Powered by artificial intelligence and equipped with depth cameras, exoskeletons can bring enhanced monitoring as patients go through the different stages of recovery. They can follow up on markers as patients engage in prescribed exercises, accurately measuring motion, and tracking overall progress with an accuracy that is simply impossible to achieve for human beings. These capacities can be used to provide coaching and guidance.
Today, exoskeletons are on the rise, and they are likely to play a prominent role in the upcoming years as brain-machine connectivity keeps evolving. Among the leading companies in this field, one of the most well-known is the Japanese Cyberdyne, which fabricates HAL (Hybrid Assistive Limb). These devices are used by patients who suffer from
spinal cord injuries, cerebrovascular diseases, traumatic brain injuries, and other neuromuscular diseases, and can help these patients move a leg by merely thinking of moving their leg.
Not long ago, this would have sounded like a science fiction device (yes, Robocop), but this technology is already a fast-evolving reality.
3. Autonomous Mobile Robots
It is no secret for anyone in the healthcare industry that professionals are suffering from high amounts of stress, especially since the pandemic. So the main goal of Autonomous Mobile Robots today is to ease some of the burdens on healthcare workers.
Provided with sensors and cameras that allow them to “perceive” their surroundings, AMRs make real-time decisions as they move through hospitals, clinics, and other healthcare facilities. Aside from built-in maps and onboard sensors, they communicate with elevators, automatic doors, or alarms by using Wi-Fi.

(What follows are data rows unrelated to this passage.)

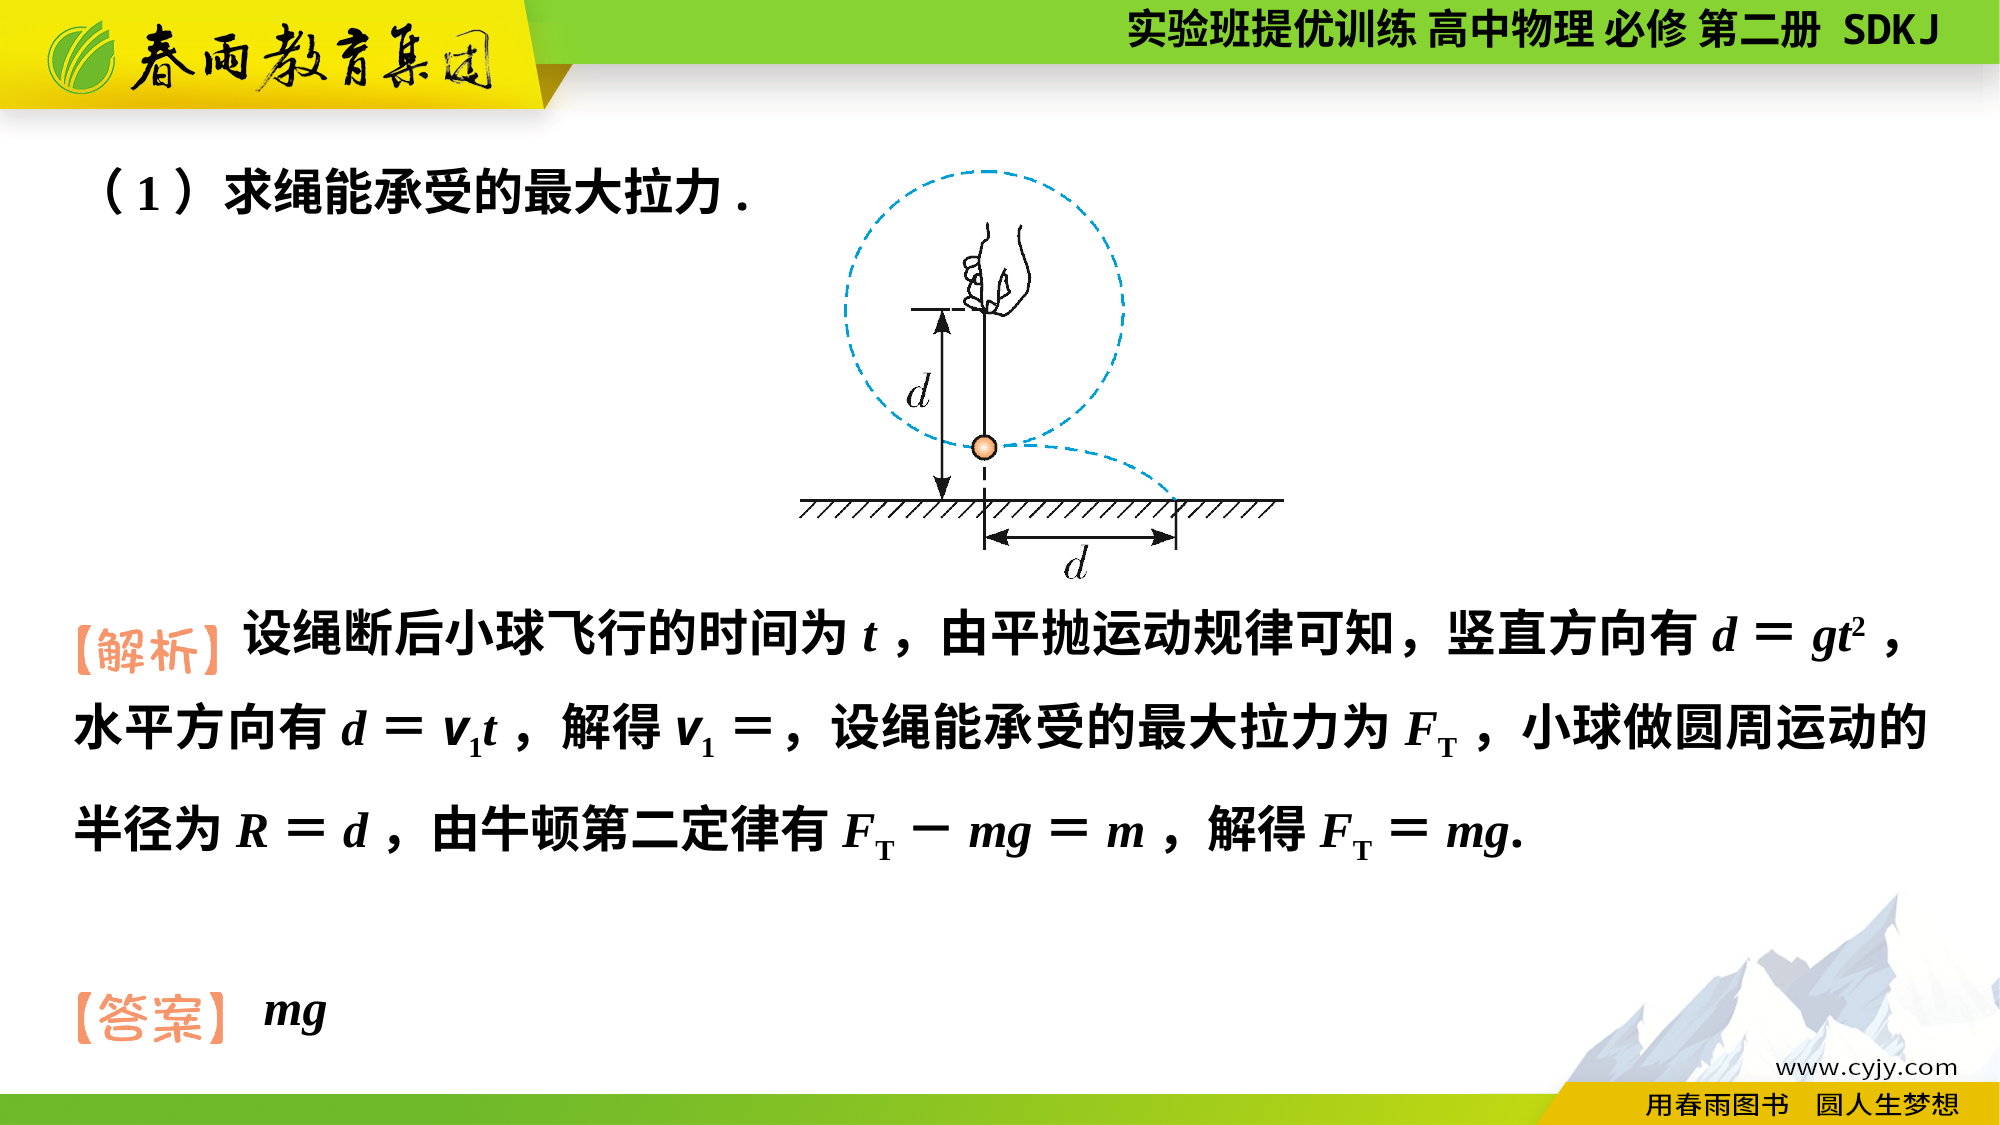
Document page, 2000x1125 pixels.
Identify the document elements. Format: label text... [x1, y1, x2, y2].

list （1）求绳能承受的最大拉力. [59, 122, 1944, 217]
picture [0, 0, 2000, 1125]
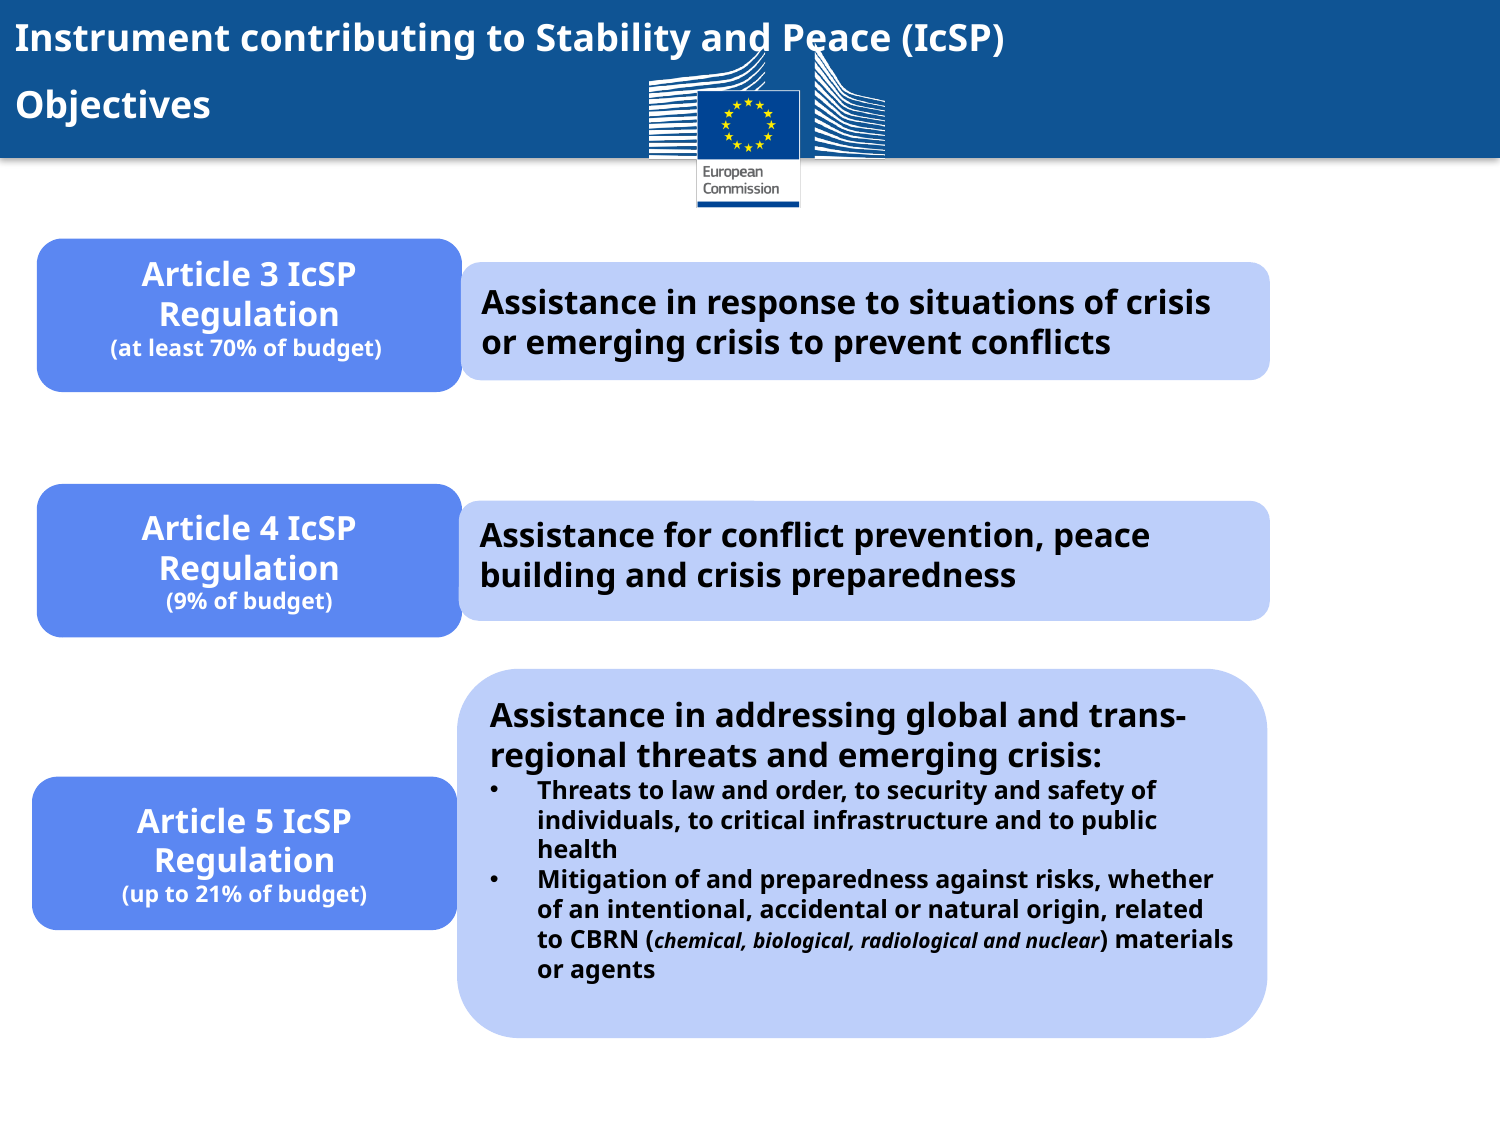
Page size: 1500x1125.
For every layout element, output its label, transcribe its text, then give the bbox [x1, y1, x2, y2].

text_box Article 3 IcSP Regulation (at least 70% of budget) [36, 238, 462, 393]
text_box Assistance in addressing global and trans-regional threats and emerging crisis: Threats to law and order, to security and safety of individuals, to critical infrastructure and to public health Mitigation of and preparedness against risks, whether of an intentional, accidental or natural origin, related to CBRN (chemical, biological, radiological and nuclear) materials or agents [457, 668, 1268, 1039]
title Instrument contributing to Stability and Peace (IcSP) Objectives [0, 0, 1302, 114]
picture [649, 114, 885, 208]
text_box Article 5 IcSP Regulation (up to 21% of budget) [32, 776, 457, 931]
text_box Article 4 IcSP Regulation (9% of budget) [36, 483, 462, 638]
text_box Assistance in response to situations of crisis or emerging crisis to prevent conflicts [460, 262, 1270, 381]
text_box Assistance for conflict prevention, peace building and crisis preparedness [458, 500, 1270, 621]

These robots are tackling tasks such as restocking, taking the trash out, or disinfecting surfaces (such as the already widely used UV Light Disinfection Robot). Other robots reduce physical strain by helping with heavy lifting tasks such as moving beds or even patients.

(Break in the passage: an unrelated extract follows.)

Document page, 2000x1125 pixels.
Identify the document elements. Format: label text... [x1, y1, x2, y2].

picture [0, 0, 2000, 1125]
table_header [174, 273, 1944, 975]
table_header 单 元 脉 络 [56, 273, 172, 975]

One of their most important benefits is that they can make the workspace safer for professionals, by taking on risky tasks such as transporting supplies and linens that could have been exposed to pathogens and delivering medications, laboratory specimens, or other sensitive materials.
The Future of Healthcare: Humans, Robots, and AI Collaborating Together
Though we have listed those we consider the most important examples of AI and robotics being used in healthcare today, the cases above are far from exhausting the spectrum of what these technologies combined can offer the healthcare industry.
Some other cases of the expanding uses of AI and robotics in healthcare:
- Leveraging their ability to process enormous amounts of data to deliver a more accurate diagnosis.
- Providing care and support to elderly patients (helping them remember when to take medication or offering emotional support).
- Lend a hand to nurses so that they can gain focus on the more emotional, human aspects of patient care by assisting them with simple yet vital tasks such as taking blood and recording temperature.
- Allowing for remote treatment.
Of course, and specialists tend to agree on this, none of this means that we should expect a future dominated by robot doctors. As the examples we have explored above show, the role of AI robots in healthcare is to assist human doctors rather than replace them. Humans, artificial intelligence, and robots working together can create a better future for healthcare.